The result is a visual representation of my emotional journey over this time. It was only this February that I began to share monthly squares of these color blocks on Instagram creating a mostly anonymous page. This past April was a challenging month for me and it was reflected in the colors that were chosen. Usually, I share these color blocks without any explanation but I felt otherwise this time around. I shared an Instagram story detailing my struggles: dealing with the aftermath of a relationship ending and the pandemic that was sweeping through the New York area. This is one of the messages that I received from a friend in response to my post: “So rarely on social media do we get a glimpse of genuine emotion, I appreciate this.” -Michelle Brodbeck
User Journey
Yellow indicates how users are introduced to the app. The light blue are pages that users can toggle through. Purple represents actions that can be taken within that page. Red indicates actions that users can take to export their color palette physically or digitally.
Wireframes
Where it is Today
I initially started this project for myself without considering that others might be interested in similarly documenting their lives. In my first semester for my master, I began the process of creating an application for others to do just that.

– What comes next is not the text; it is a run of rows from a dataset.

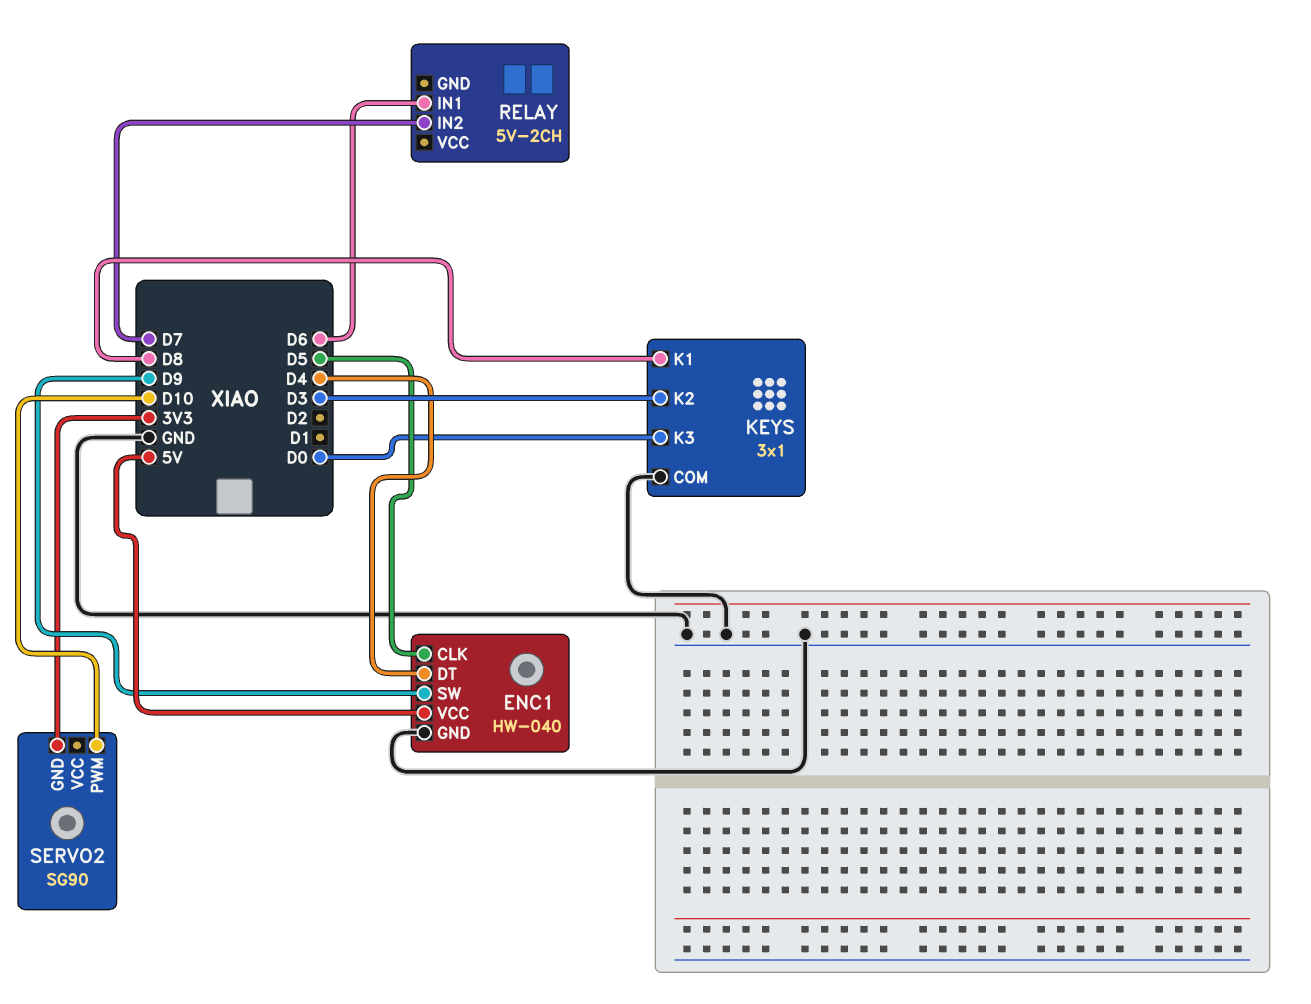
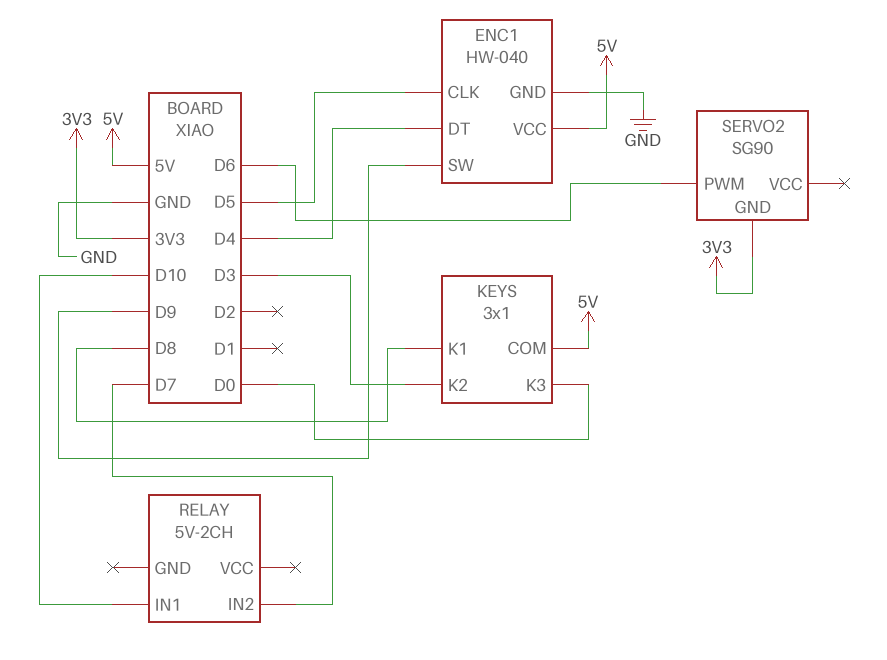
KEYS pin COM: GND -> 5V
RELAY pin IN1: D6 -> D10
SERVO2 pin PWM: D10 -> D6

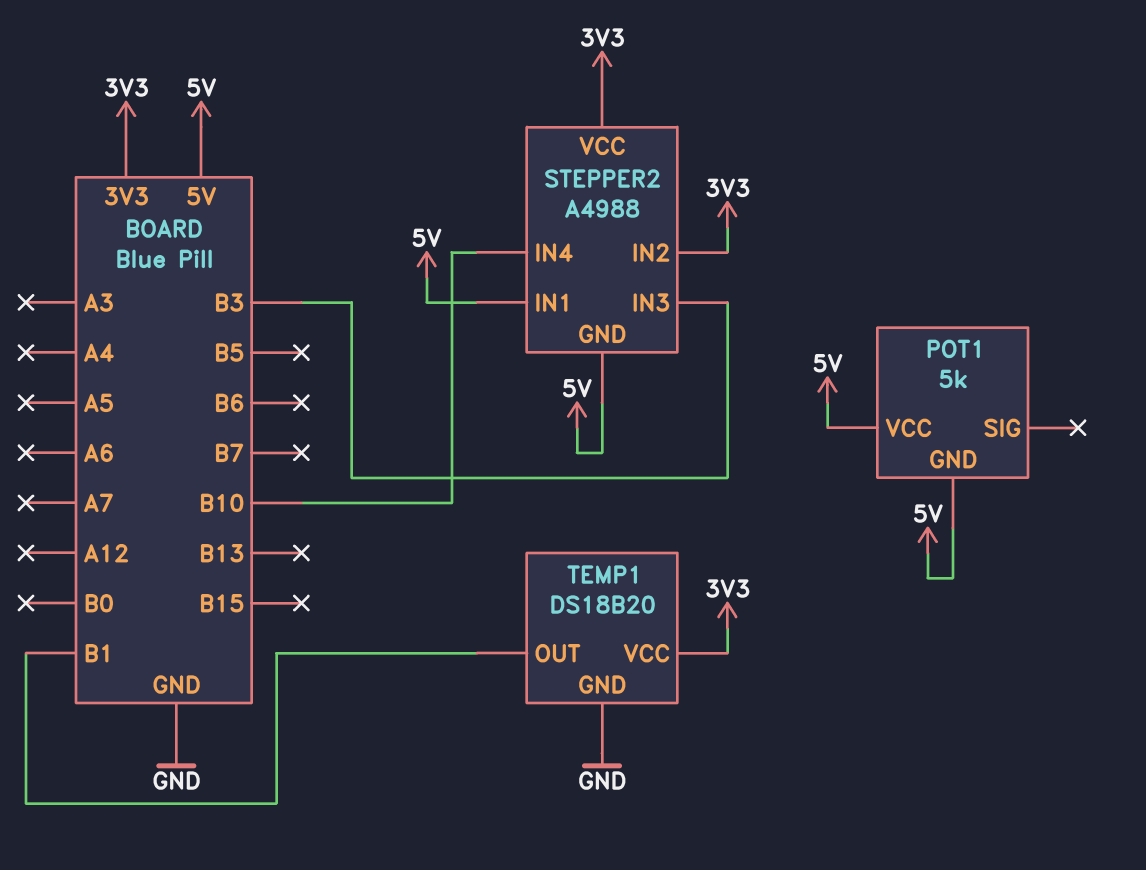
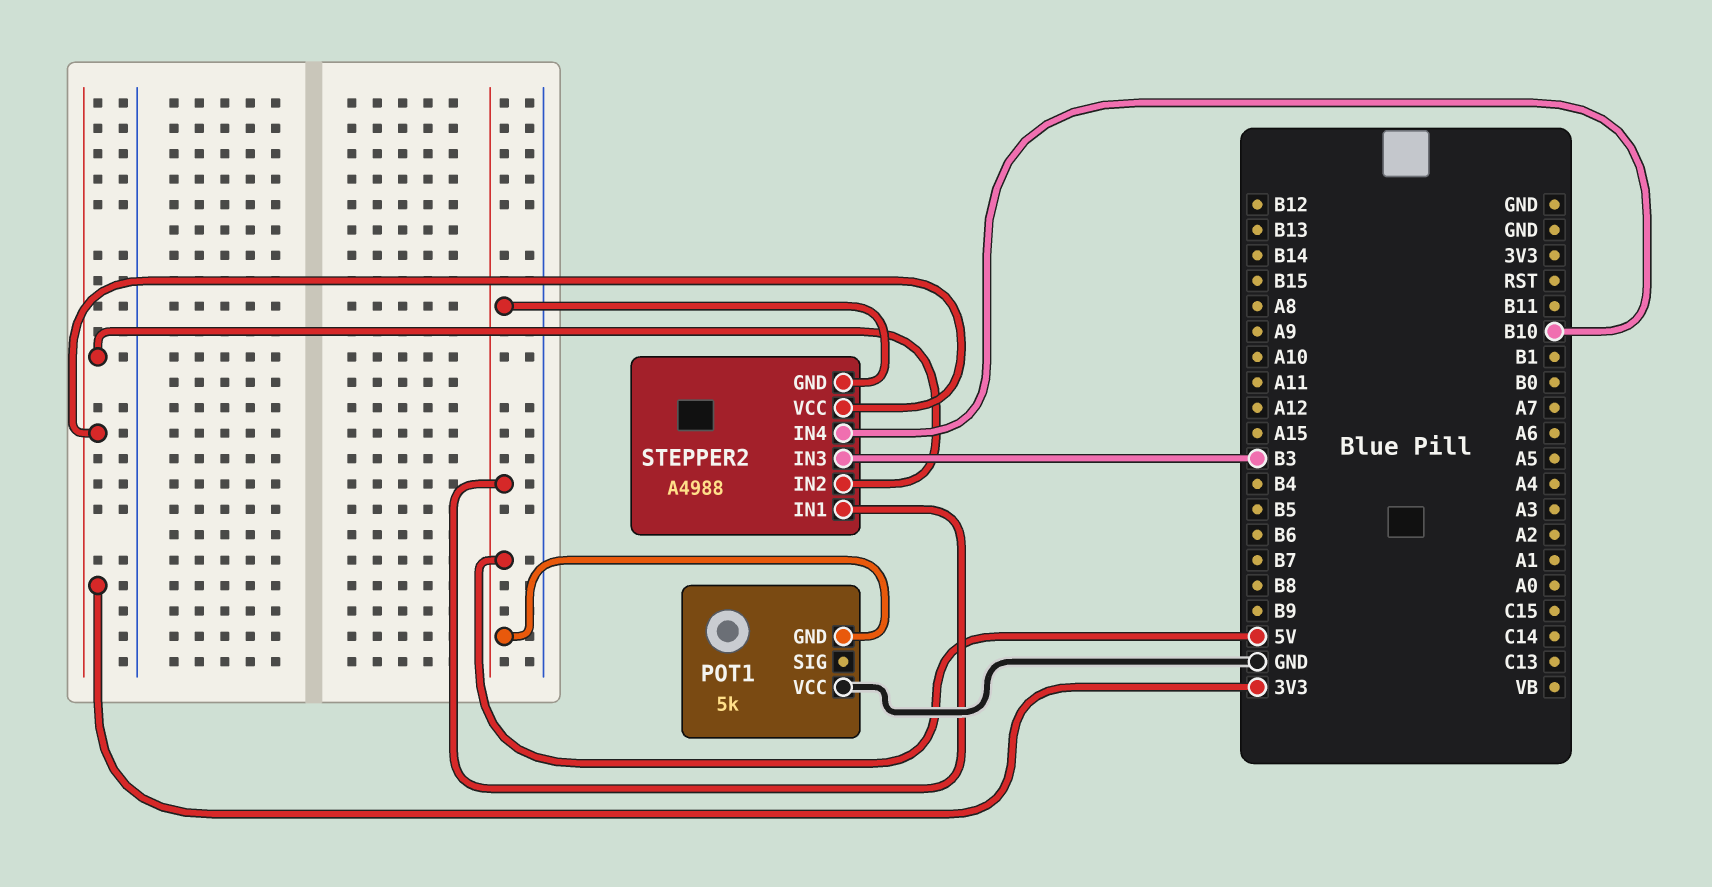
POT1 pin VCC: 5V -> GND
TEMP1: DS18B20 -> none
TEMP1 pin GND: GND -> none
TEMP1 pin OUT: B1 -> none
TEMP1 pin VCC: 3V3 -> none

“I’m curious how many understand you or perceive you. Can people recognize how you’re feeling?” -Miriam (Interviewee)
One of the features of the app will be creating custom color palettes and monthly reports that users will have the option of sharing if they so choose. Many I’m sure would not share this and perhaps keep the hardest months to themselves. But I hope that some will share it to be more transparent with their own lives. That it is ok to be sad or upset and that not everyone’s lives are filled with happiness every day. Perhaps I’m too much of an optimist but I hope that the pendulum will swing the other way and that this could be a part of a trend among some to share something deeply personal not to impress one’s tribe but to level with them. That you are not alone in these emotions and it’s only human to feel this way.
Color Research
Goal: Research the correlation between colors and the current state of emotions amongst adults.
Team: Aljoscha Gleser, Miriam Loos, Zachary Manning, Robin Tepe
While attending the Master in Digital Design program at AUAS a team and I conducted research into discovering a commonality between an emotional state of mind and a visual color correlation.
Methodology
A form was created that was distributed to 50 individuals. In our prior research, we saw that often studies limited their participants to choosing one emotion or mood. We then gave users the option to choose more than one term to best describe their present mood.
Results: Emotional Chart
To the right are the plot points for each submission. Dots that are positioned on an axis to one another have the same coordinates.
With these results, we can see that a tendency is forming at the far end of the calm spectrum. The purifier of dots are mostly blue with some green and purple dots on the outermost end of the chart.
Oranges and yellow are found mostly on the energized half of the chart but are almost evenly distributed between pleasant and unpleasant emotions.